By Ron Leir
The proposed dog park for Kearny is a step closer now that Town Council has voted to authorize applying for $231,742 in state Green Acres funding to develop the facility on less than an acre of Riverbank Park.
Council members acted last week after hearing only supportive comments from several members of the public invited to speak on the topic Feb. 5,, including one who brought a petition containing 400 names of residents favoring it.
Altogether, the town has received petitions bearing the names of some 800 dog park proponents.
“I’m very excited,” said Councilwoman Carol Jean Doyle, who has helped lead the charge for the facility.
Doyle said that some recommendations from the public would likely be incorporated into the plans, such as “staggered gates,” one opening to a “holding area” as a “safety factor,” and a second leading to the park itself.
Also, Doyle said, prompted by the recent fatal dog attack at the Windsor St. Playground, the town would arrange for the park’s perimeter fencing “to go down deep enough so that a dog can’t dig its way underneath” and get outside the park’s confines.
Doyle said the town would also deal with these issues related to the proposed dog park:
• Providing “a good water flushing system” to clean the park regularly after use. This will be done “at the insistence of Mayor Alberto Santos,” she said.
• Arranging for someone from the Department of Public Works to closely monitor the park until closing at dusk. Owners of dogs acting aggressively or inappropriately would be asked to remove those animals, Doyle said.
• Directing owners with cars to park in the lot just south of Skinner’s Automotive on Passaic Ave.
As outlined in the Green Acres application, prepared by Town Engineer Michael Neglia, the state funding would “support a facility for dogs to exercise and play off-leash in a controlled environment and under the supervision of owners.”
State cash would be used for site clearance and grading, stone and gravel, soil stabilization and sediment control devices, installation of a perimeter fence four to six feet high, double-gated entry and exit points, two dog wash stations, pooper scoopers, six pet waste disposal containers and poop bag dispensers, two covered trash receptacles, along with nine benches, shade areas and two drinking fountains for dog owners.
Kearny would provide $31,127 in local matching funds for architectural designs and inspections.

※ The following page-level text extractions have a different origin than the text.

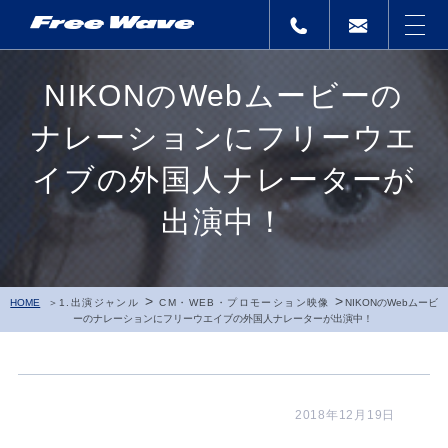
NIKONのWebムービーの
ナレーションにフリーウエ
イブの外国人ナレーターが
出演中！
>
>
HOME
1.出演ジャンル
CM・WEB・プロモーション映像
NIKONのWebムービ
ーのナレーションにフリーウエイブの外国人ナレーターが出演中！
2018年12月19日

The town estimates that it would cost $4,600 a year to operate and maintain the park.
If Green Acres approves the application, then, officials figure, Kearny could advertise for construction bids in April 2014, award a contract by June 2014, start work by July 2014 and finish the park by October 2014, according to the application.

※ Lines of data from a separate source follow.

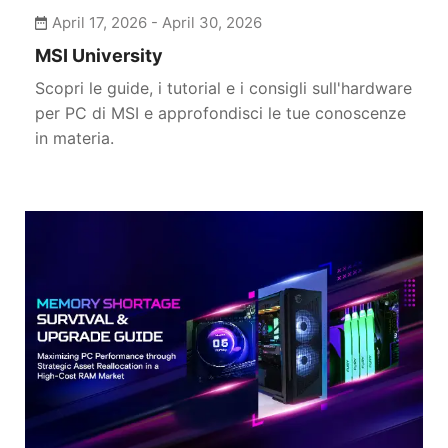
April 17, 2026 - April 30, 2026
PERIPHERALS
MSI University
NETWORKING
Scopri le guide, i tutorial e i consigli sull'hardware
per PC di MSI e approfondisci le tue conoscenze
ALL-IN-ONE PCS
in materia.
PC HANDHELD
AIOT SOLUTIONS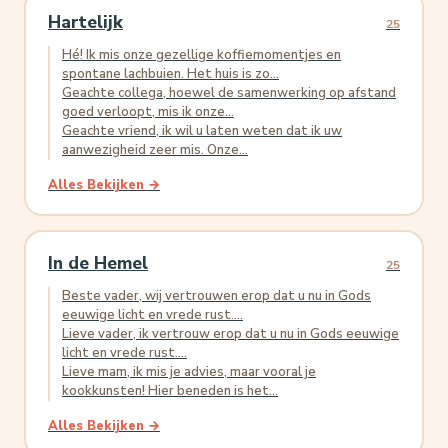
Hartelijk
25
Hé! Ik mis onze gezellige koffiemomentjes en
spontane lachbuien. Het huis is zo...
Geachte collega, hoewel de samenwerking op afstand
goed verloopt, mis ik onze...
Geachte vriend, ik wil u laten weten dat ik uw
aanwezigheid zeer mis. Onze...
Alles Bekijken →
In de Hemel
25
Beste vader, wij vertrouwen erop dat u nu in Gods
eeuwige licht en vrede rust....
Lieve vader, ik vertrouw erop dat u nu in Gods eeuwige
licht en vrede rust....
Lieve mam, ik mis je advies, maar vooral je
kookkunsten! Hier beneden is het...
Alles Bekijken →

Asked what the town would do if its application is rejected, Doyle said that Kearny couldn’t afford to go it alone but would continue to doggedly pursue state funding.

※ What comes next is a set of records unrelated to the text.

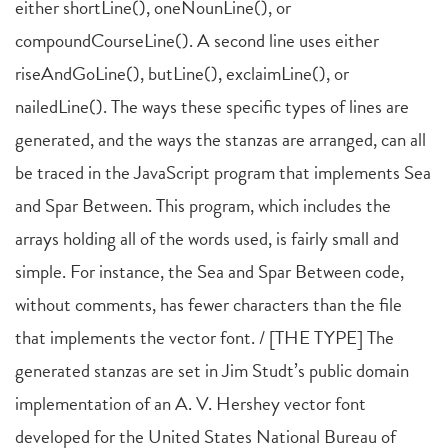
either shortLine(), oneNounLine(), or
compoundCourseLine(). A second line uses either
riseAndGoLine(), butLine(), exclaimLine(), or
nailedLine(). The ways these specific types of lines are
generated, and the ways the stanzas are arranged, can all
be traced in the JavaScript program that implements Sea
and Spar Between. This program, which includes the
arrays holding all of the words used, is fairly small and
simple. For instance, the Sea and Spar Between code,
without comments, has fewer characters than the file
that implements the vector font. / [THE TYPE] The
generated stanzas are set in Jim Studt’s public domain
implementation of an A. V. Hershey vector font
developed for the United States National Bureau of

“That means we’d have to wait again to the next [Green Acres funding] cycle and reapply,” Doyle said. “I’ll be disappointed [if the town doesn’t get funded] but I won’t be discouraged. It just makes you fight harder for what you believe in.”
In the aftermath of the Windsor St. Playground incident previously referenced by Doyle, police reported that, on Jan. 13, a pit bull owned by Stephen Farber ran from the owner’s enclosed backyard and somehow managed to get into the playground and fatally mangle a smaller Lhaso Opso owned by neighbor Consuelo Medina on Jan. 13.
Farber was given a summons and the case was heard Jan. 31 by Municipal Court Judge Norman Doyle Jr. who ruled that Farber’s dog should be euthanized and Farber, who told the court he regretted what happened, complied on Feb. 1, according to Town Health Officer John Sarnas.
In a separate dog attack case, stemming from a Sept. 13, 2011, incident in which, police said, a pit bull owned by Michael Rondon got away from its owner and killed a smaller dog owned by Martin Damyanovich on Maple St.
Rondon was charged with harboring a potentially dangerous dog and last Thursday, Judge Doyle agreed and, as prescribed by state law, directed the owner to have the dog tattooed on the inside of its mouth, to place a red tag on its collar, to secure the dog in a specially fenced-in yard and roof-enclosed cage, and to secure $200,000 liability insurance for the dog, Sarnas reported. Rondon has 20 days to appeal.
At last week’s meeting, the council voted to endorse a state bill (S-2378) that would permit municipalities to seize and impound “any dog that attacks and seriously injures or kills another domestic animal.”